After Sen. Mazie Hirono, Democrat of Hawaii asked her to explain her view of the existence of “systemic racism” in the United States, Barret refused the opportunity to acknowledge its existence.

“At the hearing, you acknowledged that racism persists in our country, but you refused to answer where there is systemic racism, calling it a ‘policy question.’ You also refused to answer other questions based on your view that they are ‘policy questions,’” Hirono wrote in his questions. “What makes a statement a policy question rather than a question of fact?”

“I believe that racism persists in our country, but as I explained at the hearing, whether there is ‘systemic racism’ is a public policy question of substantial controversy, as evidenced by the disagreement among senators on this very question during the hearing,” Barrett replied. “As a sitting judge and judicial nominee, it would be inappropriate for me to offer an opinion on the matter.”

Barrett’s approach to the question is not totally uncommon. Previous Supreme Court nominees have avoided answering questions concerning precedent. Barrett clung to the approach during her confirmation hearing last week while sitting before the Senate Judiciary Committee. Barrett used this as a standard and repeatedly cited it as a reason for dodging questions.

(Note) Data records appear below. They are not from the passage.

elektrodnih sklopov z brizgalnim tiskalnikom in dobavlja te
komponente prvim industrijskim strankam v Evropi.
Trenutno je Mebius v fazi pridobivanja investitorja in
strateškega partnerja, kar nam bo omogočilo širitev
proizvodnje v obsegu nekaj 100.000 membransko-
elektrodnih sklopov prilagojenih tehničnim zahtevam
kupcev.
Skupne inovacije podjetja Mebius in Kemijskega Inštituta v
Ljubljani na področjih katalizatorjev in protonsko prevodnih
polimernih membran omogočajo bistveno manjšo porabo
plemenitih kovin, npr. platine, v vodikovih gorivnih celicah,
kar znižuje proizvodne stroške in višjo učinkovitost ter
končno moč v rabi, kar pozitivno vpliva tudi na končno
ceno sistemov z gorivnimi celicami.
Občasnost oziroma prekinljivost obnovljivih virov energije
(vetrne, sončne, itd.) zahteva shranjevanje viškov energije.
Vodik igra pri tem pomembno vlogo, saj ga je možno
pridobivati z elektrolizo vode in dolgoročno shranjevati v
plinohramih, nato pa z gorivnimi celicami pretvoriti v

Systemic racism exists within our country without question.

It persists in our academic settings, workplaces, as well as in our court and judicial system. The fact is that when a certain group dominates a majority of positions of decision-making power, others struggle to exist and get by let alone get ahead. For generations and right now, white people have been the dominating group with decision-making power and people of color have suffered as a result. Acknowledgment is a vital part of making this change. Particularly from our leaders.

The Senate Judiciary Committee will vote on Barrett’s confirmation on Thursday afternoon.